======== Source material ========

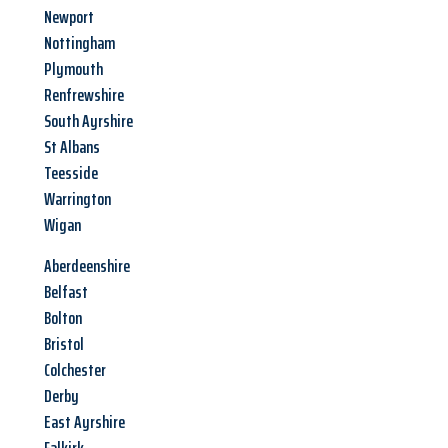
Newport
Nottingham
Plymouth
Renfrewshire
South Ayrshire
St Albans
Teesside
Warrington
Wigan
Aberdeenshire
Belfast
Bolton
Bristol
Colchester
Derby
East Ayrshire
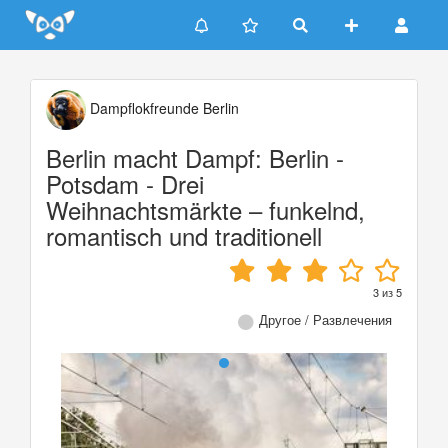
Update cookies preferences
Dampflokfreunde Berlin
Berlin macht Dampf: Berlin -
Potsdam - Drei
Weihnachtsmärkte – funkelnd,
romantisch und traditionell
3
из
5
Другое / Развлечения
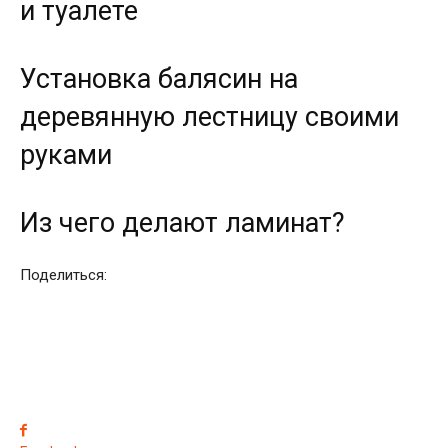
и туалете
Установка балясин на
деревянную лестницу своими
руками
Из чего делают ламинат?
Поделиться:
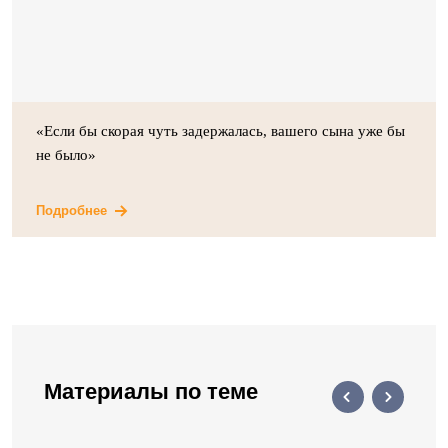
«Если бы скорая чуть задержалась, вашего сына уже бы
не было»
Подробнее
Материалы по теме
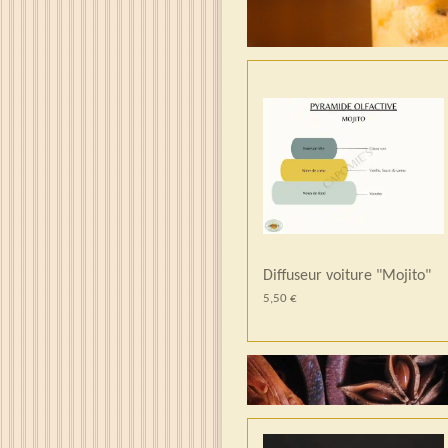
Diffuseur voiture "Mojito"
5,50 €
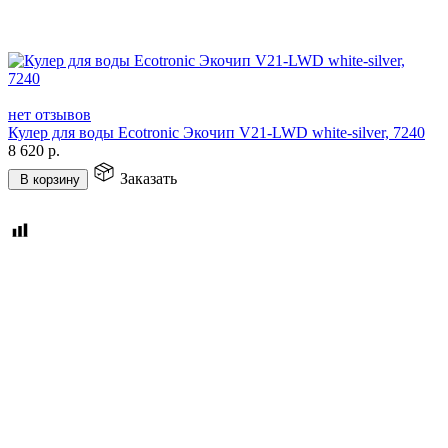
нет отзывов
Кулер для воды Ecotronic Экочип V21-LWD white-silver, 7240
8 620
р.
Заказать
В корзину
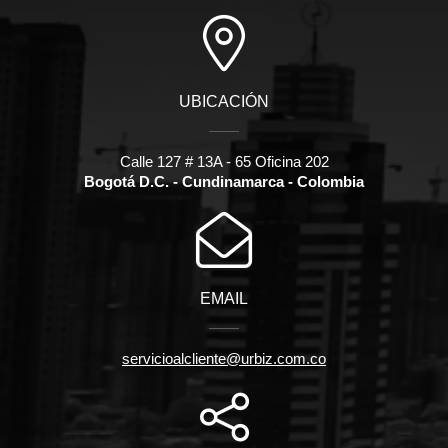
UBICACIÓN
Calle 127 # 13A - 65 Oficina 202
Bogotá D.C. - Cundinamarca - Colombia
EMAIL
servicioalcliente@urbiz.com.co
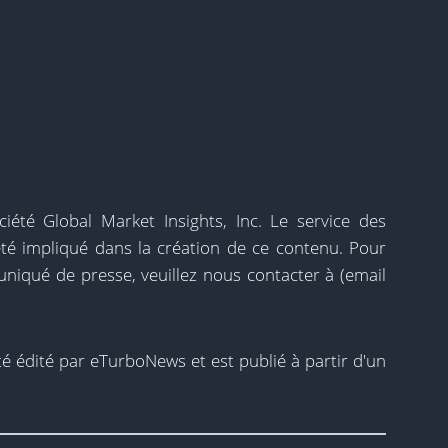
iété Global Market Insights, Inc. Le service des
té impliqué dans la création de ce contenu. Pour
iqué de presse, veuillez nous contacter à
(email
 édité par eTurboNews et est publié à partir d'un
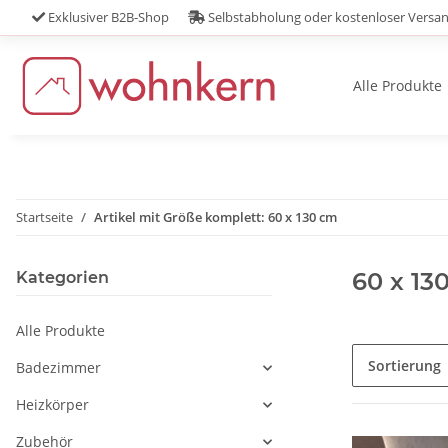
Exklusiver B2B-Shop
Selbstabholung oder kostenloser Versa
Alle Produkte
Startseite
Artikel mit Größe komplett: 60 x 130 cm
60 x 13
Kategorien
Alle Produkte
Sortierung
Badezimmer
Heizkörper
Zubehör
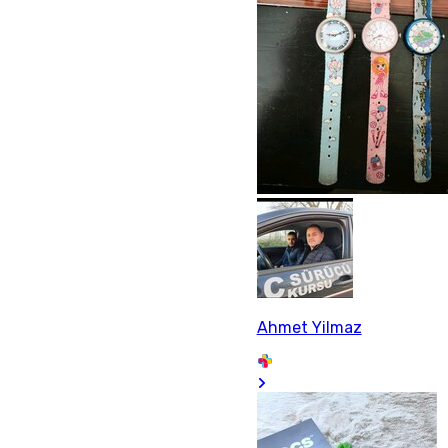
Ahmet Yilmaz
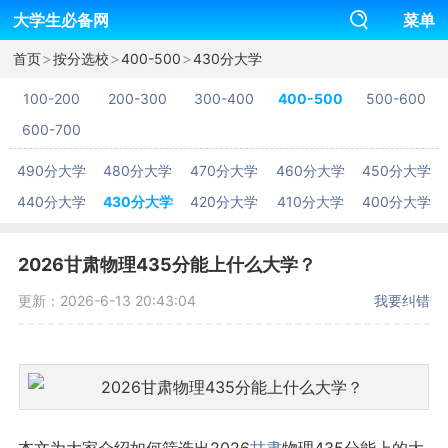
大学生必备网
菜单
>
>
>
首页
按分选校
400-500
430分大学
100-200
200-300
300-400
400-500
500-600
600-700
490分大学
480分大学
470分大学
460分大学
450分大学
440分大学
430分大学
420分大学
410分大学
400分大学
2026甘肃物理435分能上什么大学？
更新：2026-6-13 20:43:04
我要纠错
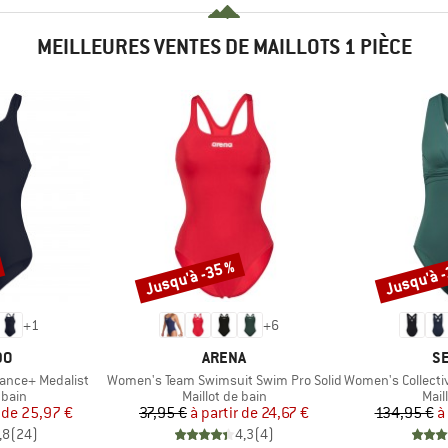
MEILLEURES VENTES DE MAILLOTS 1 PIÈCE
Jusqu'à -35 %
Jusqu'à 
Remise
Remise
+
1
+
6
UE
MARQUE
M
DO
ARENA
SE
Article
Article
ance+ Medalist
Women's Team Swimsuit Swim Pro Solid
Women's Collective
group
Product group
Prod
 bain
Maillot de bain
Mail
ix
ix réduit
Prix
Prix réduit
 de
25,97 €
37,95 €
à partir de
24,67 €
134,95 €
à
,8
(
24
)
4,3
(
4
)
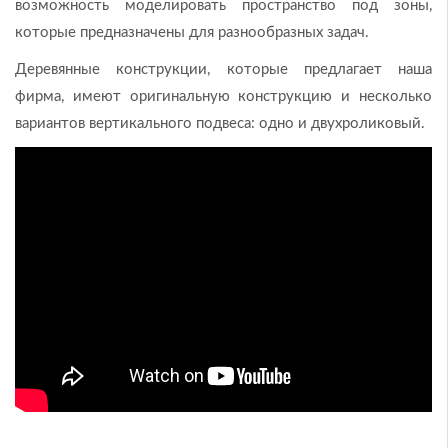
возможность моделировать пространство под зоны,
которые предназначены для разнообразных задач.
Деревянные конструкции, которые предлагает наша
фирма, имеют оригинальную конструкцию и несколько
вариантов вертикального подвеса: одно и двухроликовый.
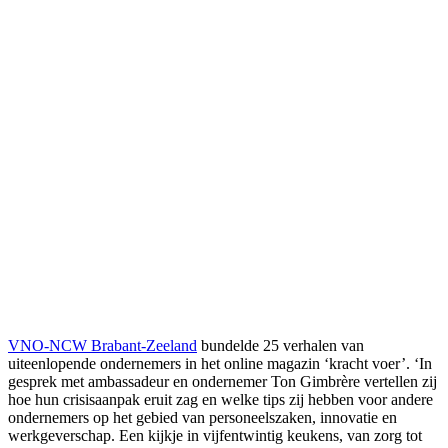
VNO-NCW Brabant-Zeeland
bundelde 25 verhalen van
uiteenlopende ondernemers in het online magazin ‘kracht voer’. ‘In
gesprek met ambassadeur en ondernemer Ton Gimbrère vertellen zij
hoe hun crisisaanpak eruit zag en welke tips zij hebben voor andere
ondernemers op het gebied van personeelszaken, innovatie en
werkgeverschap. Een kijkje in vijfentwintig keukens, van zorg tot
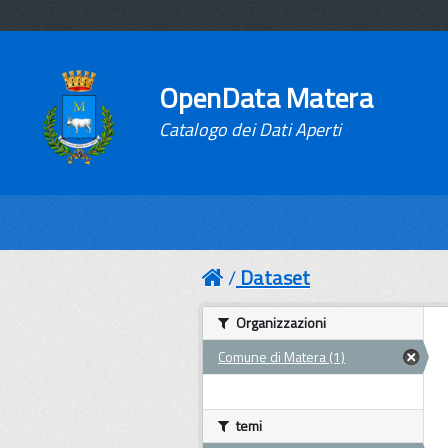
OpenData Matera
Catalogo dei Dati Aperti
Dataset
Organizzazioni
Comune di Matera (1)
temi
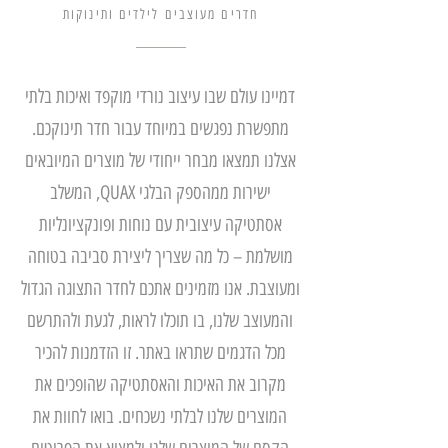
חדרים מעוצבים לילדים ותינוקות
דמיינו עולם שבו עיצוב נורדי מוקפד ואיכות בלתי
מתפשרת נפגשים במיוחד עבור חדר תינוקכם.
אצלנו תמצאו מבחר ייחודי של מוצרים המיובאים
ישירות ממהספק הבלגי QUAX, המשלב
אסתטיקה עיצובית עם נוחות ופונקציונליות
מושלמת – כל מה שצריך ליצירת סביבה בטוחה
ומעוצבת. אנו מזמינים אתכם לחדר התצוגה הגדול
והמעוצב שלנו, בו תוכלו לראות, לגעת ולהתרשם
מכל הדגמים שתראו באתר. זו הזדמנות להכיר
מקרוב את האיכות והאסתטיקה שהופכים את
המוצרים שלנו לבלתי נשכחים. בואו לחוות את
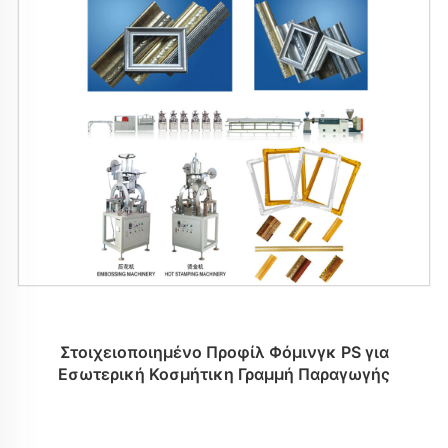
Στοιχειοποιημένο Προφίλ Φόμινγκ PS για
Εσωτερική Κοσμήτικη Γραμμή Παραγωγής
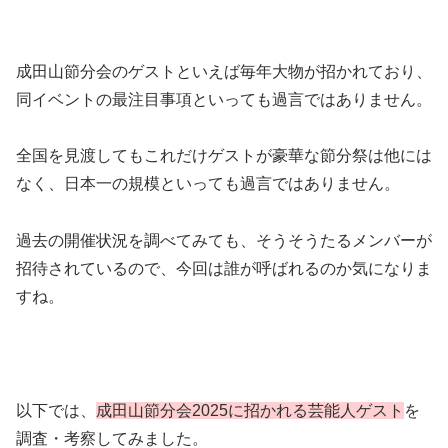
成田山節分会のゲストといえば毎年大物が招かれており、
同イベントの最注目事項といっても過言ではありません。
全国を見渡してもこれだけゲストが豪華な節分祭は他には
なく、日本一の規模といっても過言ではありません。
過去の開催状況を調べてみても、そうそうたるメンバーが
招待されているので、今回は誰が呼ばれるのか気になりま
すね。
以下では、
成田山節分会2025に招かれる芸能人ゲスト
を
調査・考察してみました。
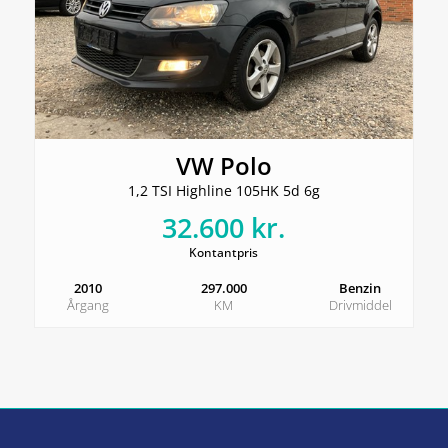
VW Polo
1,2 TSI Highline 105HK 5d 6g
32.600 kr.
Kontantpris
2010
297.000
Benzin
Årgang
KM
Drivmiddel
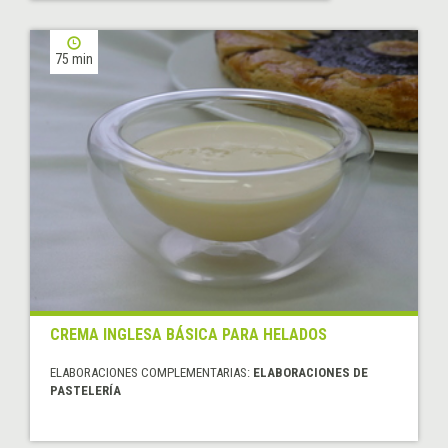
75 min
CREMA INGLESA BÁSICA PARA HELADOS
ELABORACIONES COMPLEMENTARIAS:
ELABORACIONES DE
PASTELERÍA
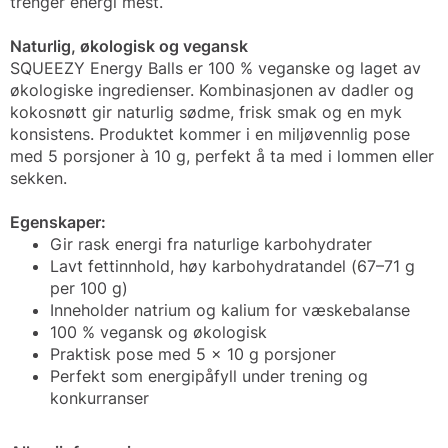
trenger energi mest.
Naturlig, økologisk og vegansk
SQUEEZY Energy Balls er 100 % veganske og laget av
økologiske ingredienser. Kombinasjonen av dadler og
kokosnøtt gir naturlig sødme, frisk smak og en myk
konsistens. Produktet kommer i en miljøvennlig pose
med 5 porsjoner à 10 g, perfekt å ta med i lommen eller
sekken.
Egenskaper:
Gir rask energi fra naturlige karbohydrater
Lavt fettinnhold, høy karbohydratandel (67–71 g
per 100 g)
Inneholder natrium og kalium for væskebalanse
100 % vegansk og økologisk
Praktisk pose med 5 x 10 g porsjoner
Perfekt som energipåfyll under trening og
konkurranser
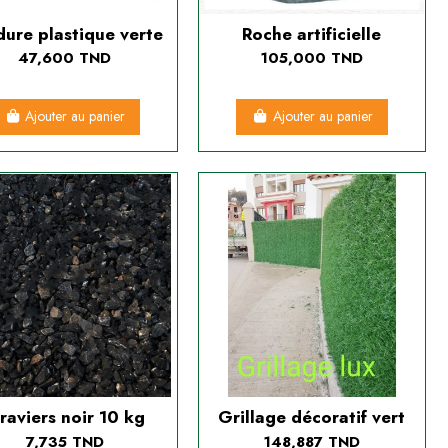
dure plastique verte
Roche artificielle
47,600 TND
105,000 TND
Ajouter au panier
Ajouter au panier
raviers noir 10 kg
Grillage décoratif vert
7,735 TND
148,887 TND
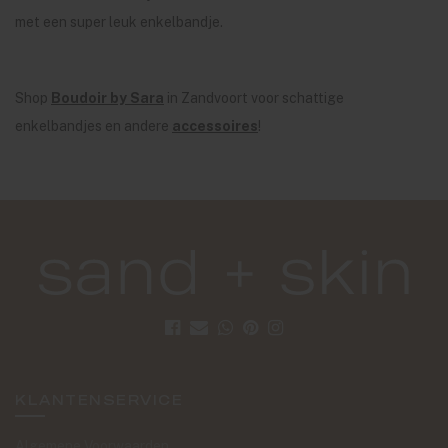
met een super leuk enkelbandje.
Shop
Boudoir by Sara
in Zandvoort voor schattige
enkelbandjes en andere
accessoires
!
KLANTENSERVICE
Algemene Voorwaarden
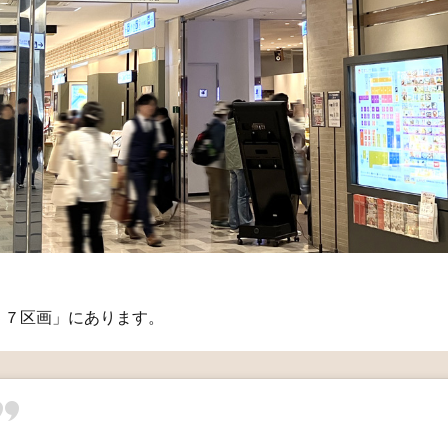
５７区画」にあります。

========

Action item: Write out every one of the lines above word for word, leaving the pictures out of the answer.

Response area:
Newport
Nottingham
Plymouth
Renfrewshire
South Ayrshire
St Albans
Teesside
Warrington
Wigan
Aberdeenshire
Belfast
Bolton
Bristol
Colchester
Derby
East Ayrshire
Update cookies preferences
Dampflokfreunde Berlin
Berlin macht Dampf: Berlin -
Potsdam - Drei
Weihnachtsmärkte – funkelnd,
romantisch und traditionell
3
из
5
Другое / Развлечения
и туалете
Установка балясин на
деревянную лестницу своими
руками
Из чего делают ламинат?
Поделиться:
«Если бы скорая чуть задержалась, вашего сына уже бы
не было»
Подробнее
Материалы по теме
Diffuseur voiture "Mojito"
5,50 €
нет отзывов
Кулер для воды Ecotronic Экочип V21-LWD white-silver, 7240
8 620
р.
Заказать
В корзину
UBICACIÓN
Calle 127 # 13A - 65 Oficina 202
Bogotá D.C. - Cundinamarca - Colombia
EMAIL
servicioalcliente@urbiz.com.co
iété Global Market Insights, Inc. Le service des
té impliqué dans la création de ce contenu. Pour
iqué de presse, veuillez nous contacter à
(email
 édité par eTurboNews et est publié à partir d'un
Exklusiver B2B-Shop
Selbstabholung oder kostenloser Versa
Alle Produkte
Startseite
Artikel mit Größe komplett: 60 x 130 cm
60 x 13
Kategorien
Alle Produkte
Sortierung
Badezimmer
Heizkörper
Zubehör
Ahmet Yilmaz
大学生必备网
菜单
>
>
>
首页
按分选校
400-500
430分大学
100-200
200-300
300-400
400-500
500-600
600-700
490分大学
480分大学
470分大学
460分大学
450分大学
440分大学
430分大学
420分大学
410分大学
400分大学
2026甘肃物理435分能上什么大学？
更新：2026-6-13 20:43:04
我要纠错
MEILLEURES VENTES DE MAILLOTS 1 PIÈCE
Jusqu'à -35 %
Jusqu'à 
Remise
Remise
+
1
+
6
UE
MARQUE
M
DO
ARENA
SE
Article
Article
ance+ Medalist
Women's Team Swimsuit Swim Pro Solid
Women's Collective
group
Product group
Prod
 bain
Maillot de bain
Mail
ix
ix réduit
Prix
Prix réduit
 de
25,97 €
37,95 €
à partir de
24,67 €
134,95 €
à
,8
(
24
)
4,3
(
4
)
возможность моделировать пространство под зоны,
которые предназначены для разнообразных задач.
Деревянные конструкции, которые предлагает наша
фирма, имеют оригинальную конструкцию и несколько
вариантов вертикального подвеса: одно и двухроликовый.
VNO-NCW Brabant-Zeeland
bundelde 25 verhalen van
uiteenlopende ondernemers in het online magazin ‘kracht voer’. ‘In
gesprek met ambassadeur en ondernemer Ton Gimbrère vertellen zij
hoe hun crisisaanpak eruit zag en welke tips zij hebben voor andere
ondernemers op het gebied van personeelszaken, innovatie en
werkgeverschap. Een kijkje in vijfentwintig keukens, van zorg tot
OpenData Matera
Catalogo dei Dati Aperti
Dataset
Organizzazioni
Comune di Matera (1)
temi
חדרים מעוצבים לילדים ותינוקות
דמיינו עולם שבו עיצוב נורדי מוקפד ואיכות בלתי
מתפשרת נפגשים במיוחד עבור חדר תינוקכם.
אצלנו תמצאו מבחר ייחודי של מוצרים המיובאים
ישירות ממהספק הבלגי QUAX, המשלב
אסתטיקה עיצובית עם נוחות ופונקציונליות
מושלמת – כל מה שצריך ליצירת סביבה בטוחה
ומעוצבת. אנו מזמינים אתכם לחדר התצוגה הגדול
והמעוצב שלנו, בו תוכלו לראות, לגעת ולהתרשם
מכל הדגמים שתראו באתר. זו הזדמנות להכיר
מקרוב את האיכות והאסתטיקה שהופכים את
המוצרים שלנו לבלתי נשכחים. בואו לחוות את
Στοιχειοποιημένο Προφίλ Φόμινγκ PS για
Εσωτερική Κοσμήτικη Γραμμή Παραγωγής
成田山節分会のゲストといえば毎年大物が招かれており、
同イベントの最注目事項といっても過言ではありません。
全国を見渡してもこれだけゲストが豪華な節分祭は他には
なく、日本一の規模といっても過言ではありません。
過去の開催状況を調べてみても、そうそうたるメンバーが
招待されているので、今回は誰が呼ばれるのか気になりま
すね。
以下では、
成田山節分会2025に招かれる芸能人ゲスト
を
調査・考察してみました。
VW Polo
1,2 TSI Highline 105HK 5d 6g
32.600 kr.
Kontantpris
2010
297.000
Benzin
Årgang
KM
Drivmiddel
75 min
CREMA INGLESA BÁSICA PARA HELADOS
ELABORACIONES COMPLEMENTARIAS:
ELABORACIONES DE
PASTELERÍA
trenger energi mest.
Naturlig, økologisk og vegansk
SQUEEZY Energy Balls er 100 % veganske og laget av
økologiske ingredienser. Kombinasjonen av dadler og
kokosnøtt gir naturlig sødme, frisk smak og en myk
konsistens. Produktet kommer i en miljøvennlig pose
med 5 porsjoner à 10 g, perfekt å ta med i lommen eller
sekken.
Egenskaper:
Gir rask energi fra naturlige karbohydrater
Lavt fettinnhold, høy karbohydratandel (67–71 g
per 100 g)
Inneholder natrium og kalium for væskebalanse
100 % vegansk og økologisk
Praktisk pose med 5 x 10 g porsjoner
Perfekt som energipåfyll under trening og
konkurranser
dure plastique verte
Roche artificielle
47,600 TND
105,000 TND
Ajouter au panier
Ajouter au panier
raviers noir 10 kg
Grillage décoratif vert
7,735 TND
148,887 TND
met een super leuk enkelbandje.
Shop
Boudoir by Sara
in Zandvoort voor schattige
enkelbandjes en andere
accessoires
!
KLANTENSERVICE
Algemene Voorwaarden
５７区画」にあります。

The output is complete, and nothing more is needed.